◆ QUESTÕES DO MATERIAL
**1)** Transcreva sem alterações a parte do trecho sobre a reforma urbana que começa com as palavras que contêm "e a criação" e termina com "Participativos.".
**2)** Escreva a continuação do trecho sobre a reforma urbana, começando logo depois da última frase apresentada.

◆ TRECHO
□ □ □ □ □ □ □

Estes documentos querem influenciar as formas de governança (o modo de
governar) das políticas globais, regionais e nacionais urbanas, de modo que
sejam democráticas e revertam o quadro de desigualdade social nas cidades.
No Brasil, esse movimento se organizou sob a bandeira da reforma
urbana, e ganhou força desde a redemocratização brasileira, a partir
de 1985.
Podemos destacar conquistas como o capítulo da política urbana na
Constituição Brasileira, a promulgação do Estatuto das Cidades - Lei nº.
10.257 (2001)
e a criação do Ministério das Cidades em 2003. Um dos protagonistas desse
movimento foi o Fórum Nacional de Reforma Urbana, que reúne diversos
atores do país na luta pelo direito à cidade.
Esta nova lei prevê a aplicação dos princípios das funções sociais da
cidade e da propriedade: significa que as atividades econômicas e o direito à
propriedade urbana devem atender em primeiro lugar às necessidades humanas, com
base nos direitos humanos e a partir de processos participativos e
democráticos, para depois atender aos interesses de mercado. Prevê também
fortalecer a participação dos
municípios em políticas públicas que assegurem os direitos aos seus
habitantes, com participação popular, inclusive dos setores que mais sofrem com
desigualdade econômica e social. Alguns exemplos dessa nova forma de fazer
política são os Conselhos e Conferências das cidades, além dos Orçamentos
Participativos.

□ □ □ □ □ □ □

◆ DADOS EXTRAÍDOS
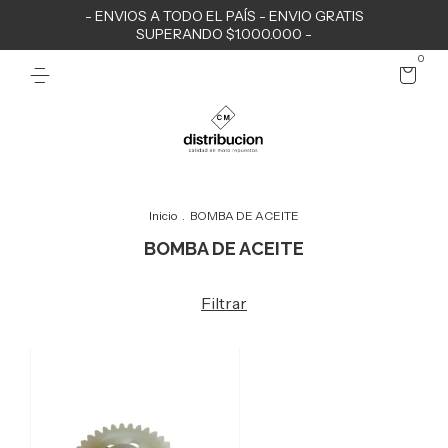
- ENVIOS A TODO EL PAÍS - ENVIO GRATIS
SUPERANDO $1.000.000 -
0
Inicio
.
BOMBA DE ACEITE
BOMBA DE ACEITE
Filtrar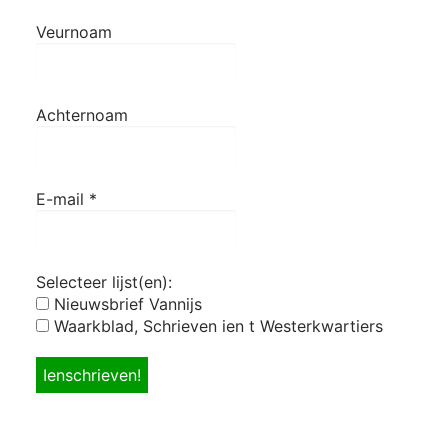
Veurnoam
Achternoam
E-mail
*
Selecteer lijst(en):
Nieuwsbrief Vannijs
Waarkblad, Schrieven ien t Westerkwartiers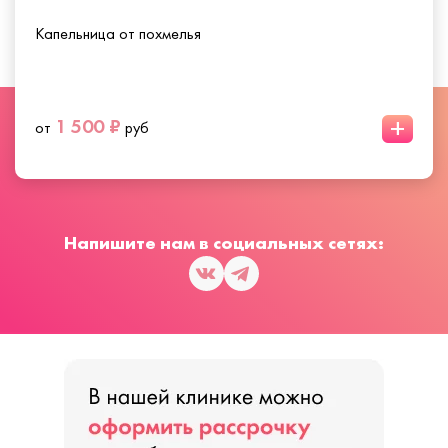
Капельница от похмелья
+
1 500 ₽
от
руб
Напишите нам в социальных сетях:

□ □ □ □ □ □ □

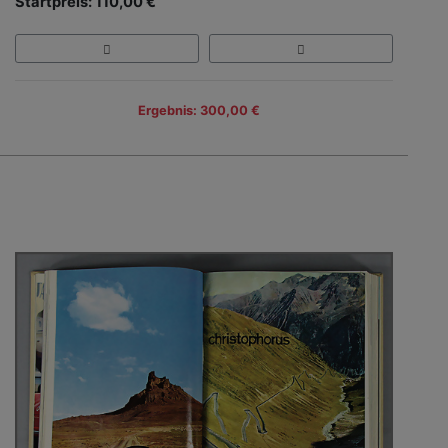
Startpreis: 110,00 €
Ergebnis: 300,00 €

□ □ □ □ □ □ □

◆ RESPOSTAS
**1)**
e a criação do Ministério das Cidades em 2003. Um dos protagonistas desse
movimento foi o Fórum Nacional de Reforma Urbana, que reúne diversos
atores do país na luta pelo direito à cidade.
Esta nova lei prevê a aplicação dos princípios das funções sociais da
cidade e da propriedade: significa que as atividades econômicas e o direito à
propriedade urbana devem atender em primeiro lugar às necessidades humanas, com
base nos direitos humanos e a partir de processos participativos e
democráticos, para depois atender aos interesses de mercado. Prevê também
fortalecer a participação dos
municípios em políticas públicas que assegurem os direitos aos seus
habitantes, com participação popular, inclusive dos setores que mais sofrem com
desigualdade econômica e social. Alguns exemplos dessa nova forma de fazer
política são os Conselhos e Conferências das cidades, além dos Orçamentos
Participativos.

**2)**
As novas leis significam esforços para criar instrumentos jurídicos e
políticos que promovam a transformação necessária das cidades
brasileiras, possibilitando a humanização das relações sociais, minimização das
desigualdades sociais e eliminação da segregação sócio-espacial.
Conflitos do direito à cidade
A maioria dos conflitos que vêm da luta pelo direito à cidade estão
ligadas à moradia. Mas é importante lembrar que a cidade não é apenas um espaço
para morar: é um espaço para viver, e isso inclui trabalho, saúde, transporte,
lazer... ou seja, todas as dimensões de uma vida digna.
Portanto, precisamos ter uma política habitacional, onde os conjuntos
populares não sejam construídos apenas nas periferias, (longe do
mercado de trabalho e com dificuldade de transporte público). Especialmente
quando existem áreas e prédios vazios nas regiões centrais das cidades, devemos
buscar “Revitalização do centro”, essa ideia que está tão na moda atualmente,
não pode significar apenas prédios de fachadas bonitas, com ruas arborizadas,
porém vazias.
É preciso trazer pessoas para morar no centro – inclusive as pessoas
mais pobres, que tem menos dinheiro para gastar com necessidades básicas (por
exemplo, com transporte), e que podem aproveitar melhor a estrutura e os
serviços das regiões centrais (ônibus, escolas, postos de saúde, água e esgoto
etc.).
Os processos de revitalização dos centros, na maioria das cidades
brasileiras, são normalmente um processo de “gentrificação”. O
objetivo básico desse processo é valorizar os imóveis da região central,
retirando a população mais pobre e tentando atrair as classes mais ricas e
grandes empresas. Muitas pessoas a favor da “revitalização” querem acabar com o
crime e remover a miséria nas partes centrais das cidades. O erro desta
perspectiva é que, ao invés de resolver o problema (crime, drogas, miséria
etc.), a gentrificação apenas expulsa a população mais pobre, para a periferia,
para regiões de mananciais, margens de rios etc.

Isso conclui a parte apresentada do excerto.